When they came into a house, sometimes they would come into the house and wash the feet of guests. People in those days had open shoes and would walk on roads that were dirt. So their feet would get dirty. They’d come into a house, sometimes the owner would give them the most modest portion of hospitality to provide some type of a basin. There would be a servant if the household could afford one to work there, who would wash the feet of the guests that came in. Well, there was no host, no one to wash feet, and no one had bothered to say, “I’ll do it for the other.” What Jesus did while they were all arguing is did what none of them were willing to do for one another. He took up the base and while they were having this argument he started washing their feet. They asked, “What are you doing Lord?” He said, “You let me finish this. You cannot do this. This is not my way. He that is great needs to serve.” What was He saying? There is nothing so menial that you can do for one another. If I’m doing it, don’t ever tell me this is so menial that it has no meaning.

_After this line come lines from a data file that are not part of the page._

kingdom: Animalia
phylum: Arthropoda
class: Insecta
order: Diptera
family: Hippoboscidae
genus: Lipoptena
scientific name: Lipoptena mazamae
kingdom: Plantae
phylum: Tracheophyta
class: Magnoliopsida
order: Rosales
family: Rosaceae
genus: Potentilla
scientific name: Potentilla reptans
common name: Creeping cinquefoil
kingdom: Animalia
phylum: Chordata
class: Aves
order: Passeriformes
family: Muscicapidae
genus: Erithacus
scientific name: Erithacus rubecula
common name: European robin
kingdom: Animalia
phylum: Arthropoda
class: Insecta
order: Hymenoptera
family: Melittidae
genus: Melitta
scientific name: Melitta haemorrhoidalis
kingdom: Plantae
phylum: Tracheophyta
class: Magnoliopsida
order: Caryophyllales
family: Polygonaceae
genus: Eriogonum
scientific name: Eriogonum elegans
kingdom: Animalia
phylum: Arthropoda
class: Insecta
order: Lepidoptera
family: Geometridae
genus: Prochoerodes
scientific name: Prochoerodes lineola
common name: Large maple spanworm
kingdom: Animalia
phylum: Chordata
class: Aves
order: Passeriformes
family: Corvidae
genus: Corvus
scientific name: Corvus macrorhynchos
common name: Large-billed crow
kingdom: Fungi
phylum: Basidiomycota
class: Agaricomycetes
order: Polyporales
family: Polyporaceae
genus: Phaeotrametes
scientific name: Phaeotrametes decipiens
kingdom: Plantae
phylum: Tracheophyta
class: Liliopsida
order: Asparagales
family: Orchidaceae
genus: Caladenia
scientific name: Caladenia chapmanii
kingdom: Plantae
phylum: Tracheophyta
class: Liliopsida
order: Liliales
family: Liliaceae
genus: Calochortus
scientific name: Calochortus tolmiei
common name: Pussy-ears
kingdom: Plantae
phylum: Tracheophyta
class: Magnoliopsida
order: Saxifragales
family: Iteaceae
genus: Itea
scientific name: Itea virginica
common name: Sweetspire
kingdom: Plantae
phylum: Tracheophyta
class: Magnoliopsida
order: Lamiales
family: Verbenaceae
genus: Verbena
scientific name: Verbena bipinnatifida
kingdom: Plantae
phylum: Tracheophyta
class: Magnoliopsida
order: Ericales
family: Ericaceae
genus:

When Jesus came, He modeled serving and giving. That’s the core of the gospel. The Son of Man did not come to be served, but to serve. The Son of Man came to give for God. He gave His life as a ransom for many. For God so loved the world that He gave His only Son. “Do you understand what I have done?” Jesus said. “Do you understand what I have done?” If I, your Lord and master, and that’s what you call me. You’re right. If I am willing to wash your feet, don’t ever say to me, you can’t wash the feet of your brother. This is too low for you. Giving and serving and blessing. Let’s pray.
Lord as we’re here, even on a weekend like this when we have this time for volunteering, serving, and putting our gifts into play. If there’s a need, sometimes the real value isn’t the service itself. It’s what it does to our character. It’s the connections that you’re trying to make inside of us, Lord. It’s humility. Sometimes it’s the humility that in and of itself becomes an offering of blessing beyond the point in which we are expressing community life together and feeling needs together. There’s something about the heart that is connected to who you are when you decide to serve and give. I ask that you would allow this to be in our hearts. As we close our time this afternoon together, I pray that you would bless us as we think about what it means to use our gifts in any way to honor you together. This is what I ask, in Jesus’ name. Amen.